While turning off font smoothing eliminates the aforementioned issues of in-software font thickening, on non-Retina displays, fonts typically look thin and fuzzy when font smoothing is disabled. By default, macOS Catalina enables font smoothing, which may result in a better experience on screens with a low pixel density. However, font rendering on Catalina tends to be perceived worse than on High Sierra (which supports subpixel antialiasing) regardless of the pixel density per threads in the Apple forum and on MacRumors.
To revert to Catalina's default font rendering settings, run the following commands and reboot your machine:
defaults -currentHost delete -globalDomain AppleFontSmoothing defaults write -g CGFontRenderingFontSmoothingDisabled -bool YES
Surprisingly, the second command doesn't disable font smoothing, but leaves it enabled instead.

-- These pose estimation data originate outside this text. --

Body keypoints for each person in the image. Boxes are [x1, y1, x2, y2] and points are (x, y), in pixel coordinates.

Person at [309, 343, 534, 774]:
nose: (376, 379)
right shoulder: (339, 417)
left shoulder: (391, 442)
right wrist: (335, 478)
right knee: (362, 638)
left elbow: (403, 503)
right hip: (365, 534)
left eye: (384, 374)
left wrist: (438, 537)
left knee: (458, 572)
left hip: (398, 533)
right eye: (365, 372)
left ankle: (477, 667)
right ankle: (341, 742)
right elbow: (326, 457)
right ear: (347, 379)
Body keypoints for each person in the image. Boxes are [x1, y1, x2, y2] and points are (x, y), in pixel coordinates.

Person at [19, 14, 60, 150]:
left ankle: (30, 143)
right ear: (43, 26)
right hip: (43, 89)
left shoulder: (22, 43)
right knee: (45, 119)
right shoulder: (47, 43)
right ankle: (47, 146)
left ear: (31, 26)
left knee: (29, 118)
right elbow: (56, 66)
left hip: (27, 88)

Also, the following commands may improve font rendering after a reboot:
defaults write -g CGFontRenderingFontSmoothingDisabled -bool YES defaults -currentHost write -globalDomain AppleFontSmoothing -int 3
Besides the font smoothing settings, another important setting for font rendering pointed out in Niki Tonsky's blog post is the display scaling factor, which is ideally an integer. In this context, the post mentions that in contrast to Windows, macOS doesn't offer 300% scaling that is desirable for an 8K display such as the Dell UP3218K. Per a blog post by Michael Stapelberg, Linux with Xorg and certain graphic cards can drive this monitor in 300% scaling mode as well with some effort. The general state of HiDPI support on Linux-based systems was discussed on this blog in late 2014. Check out the Arch Linux Wiki for a more recent overview and configuration options.

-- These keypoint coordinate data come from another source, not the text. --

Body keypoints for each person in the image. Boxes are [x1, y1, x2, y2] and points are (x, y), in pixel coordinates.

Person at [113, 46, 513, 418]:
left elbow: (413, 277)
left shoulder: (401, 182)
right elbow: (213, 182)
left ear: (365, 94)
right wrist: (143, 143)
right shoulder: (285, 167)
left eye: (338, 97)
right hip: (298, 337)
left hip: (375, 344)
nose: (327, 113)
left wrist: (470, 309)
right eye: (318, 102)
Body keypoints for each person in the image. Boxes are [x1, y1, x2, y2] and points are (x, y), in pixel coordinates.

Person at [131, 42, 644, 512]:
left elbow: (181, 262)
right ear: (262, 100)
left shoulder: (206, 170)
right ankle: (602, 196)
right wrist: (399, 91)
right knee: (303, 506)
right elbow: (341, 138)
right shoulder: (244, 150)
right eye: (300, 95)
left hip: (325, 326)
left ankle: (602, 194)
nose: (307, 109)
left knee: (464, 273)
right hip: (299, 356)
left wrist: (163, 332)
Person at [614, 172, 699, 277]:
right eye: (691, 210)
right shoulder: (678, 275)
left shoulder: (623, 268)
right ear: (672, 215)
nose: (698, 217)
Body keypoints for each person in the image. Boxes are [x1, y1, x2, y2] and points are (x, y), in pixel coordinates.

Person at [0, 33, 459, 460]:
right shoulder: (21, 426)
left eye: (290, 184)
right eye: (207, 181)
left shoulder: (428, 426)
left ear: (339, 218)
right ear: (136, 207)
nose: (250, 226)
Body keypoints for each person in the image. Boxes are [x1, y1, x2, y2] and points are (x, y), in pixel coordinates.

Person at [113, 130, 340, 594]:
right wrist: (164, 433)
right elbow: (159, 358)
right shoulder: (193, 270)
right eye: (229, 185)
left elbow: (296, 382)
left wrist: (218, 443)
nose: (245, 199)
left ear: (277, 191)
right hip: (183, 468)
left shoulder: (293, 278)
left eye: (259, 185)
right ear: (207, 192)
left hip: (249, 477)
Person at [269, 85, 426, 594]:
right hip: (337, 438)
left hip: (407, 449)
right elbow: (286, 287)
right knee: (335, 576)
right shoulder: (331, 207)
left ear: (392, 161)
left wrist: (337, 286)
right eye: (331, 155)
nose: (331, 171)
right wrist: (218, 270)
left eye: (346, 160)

Finally, while https://tonsky.me/blog/monitors/ argues that high-DPI monitors are a must for quality font rendering, others dislike 4K monitors or consider them a waste. Reasons typically put forward in favor of lower DPI displays are their cost and ubiquitous hardware as well as operating system support. The lack of 300% scaling on macOS reinforces the latter point. Fortunately, there are options and tweaks available to promote individual preferences on the path to crisp fonts.